Boy who fell on Mount Hood, fracturing skull, plans to go back

Boy who fell on Mount Hood, fracturing skull, plans to go back »Play Video
Cole Hancock speaks to the media with his father, Kim, at Doernbecher Children's Hospital in Portland on Wednesday, July 31, 2013.

PORTLAND, Ore. – The 10-year-old who survived a 150-foot tumble on Mount Hood last week says he's already preparing to go back.

Cole Hancock was well enough Wednesday to talk about what happened. He's recovering from three skull fractures and is working on his speech and is re-learning how to read a clock.

"When I upstairs I was alive, and I'm still alive. I'm alive and I still, I wanna be up there still," he said at Doernbecher Children's Hospital as he sat with his father, Kim.

The father and son were camping on Mount Hood near the White River West Sno-Park on Tuesday, July 23 when they hiked down to look at a waterfall. But Cole lost his footing and fell down an embankment and was knocked unconscious.
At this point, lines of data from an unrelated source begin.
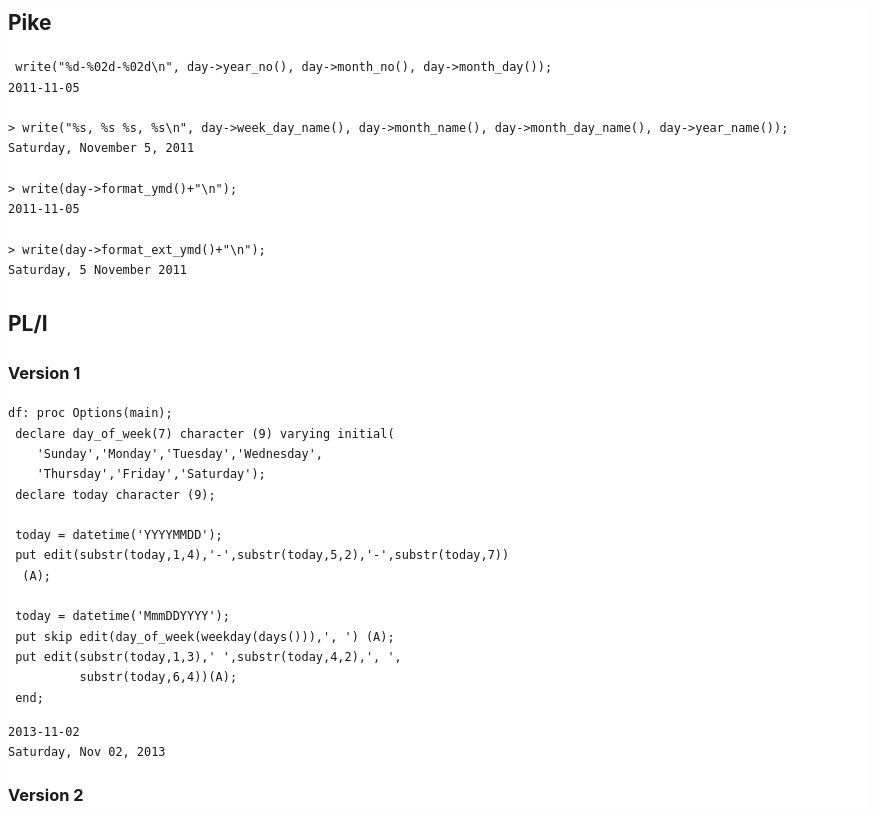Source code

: 

## Pike


```Pike>
 write("%d-%02d-%02d\n", day->year_no(), day->month_no(), day->month_day());
2011-11-05

> write("%s, %s %s, %s\n", day->week_day_name(), day->month_name(), day->month_day_name(), day->year_name());
Saturday, November 5, 2011

> write(day->format_ymd()+"\n");
2011-11-05

> write(day->format_ext_ymd()+"\n");
Saturday, 5 November 2011
```



## PL/I


### Version 1


```pli
df: proc Options(main);
 declare day_of_week(7) character (9) varying initial(
    'Sunday','Monday','Tuesday','Wednesday',
    'Thursday','Friday','Saturday');
 declare today character (9);

 today = datetime('YYYYMMDD');
 put edit(substr(today,1,4),'-',substr(today,5,2),'-',substr(today,7))
  (A);

 today = datetime('MmmDDYYYY');
 put skip edit(day_of_week(weekday(days())),', ') (A);
 put edit(substr(today,1,3),' ',substr(today,4,2),', ',
          substr(today,6,4))(A);
 end;
```

```txt
2013-11-02
Saturday, Nov 02, 2013
```



### Version 2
His father climbed down to his son and was able to call 911.

It took rescue crews an hour to reach them.

Cole is still going through speech and physical therapies. He doesn't remember the fall or being flown out in a rescue helicopter.

"To hear him say he's hurting was pretty painful," said Kim. "This is the first time I've ever heard him say or even talk about the accident at all."

In the week since Cole's fall, Kim has thought a lot about the biggest struggle that night, talking rescuers into where they were while caring for his unconscious son who was struggling to survive.

"The reality of it is, is that help still is away. They're still not gonna be there in 15 minutes," Kim said.

He plans to get an automatic rescue beacon to carry on hikes and plans to leave a note with a hiking route in his car.

Both he and his son expect they'll go back to the mountain someday.

"It'll be tough, but I can't imagine not doing it," Kim said.

Kim did something for his son while he was recovering. Cole kept a piece of rock from that hike that was from the middle of a larger split rock. It was special because no one had touched it for a long, long time, if ever.

Without touching the rock, Kim said he carefully removed it from the pocket of the pants his son wore the night of the accident. It's waiting for Cole at home.

Doctors are hopeful Cole's young brain will recover most, if not all, of its normal functions. His family is hopeful he'll be able to enter the fifth-grade this fall.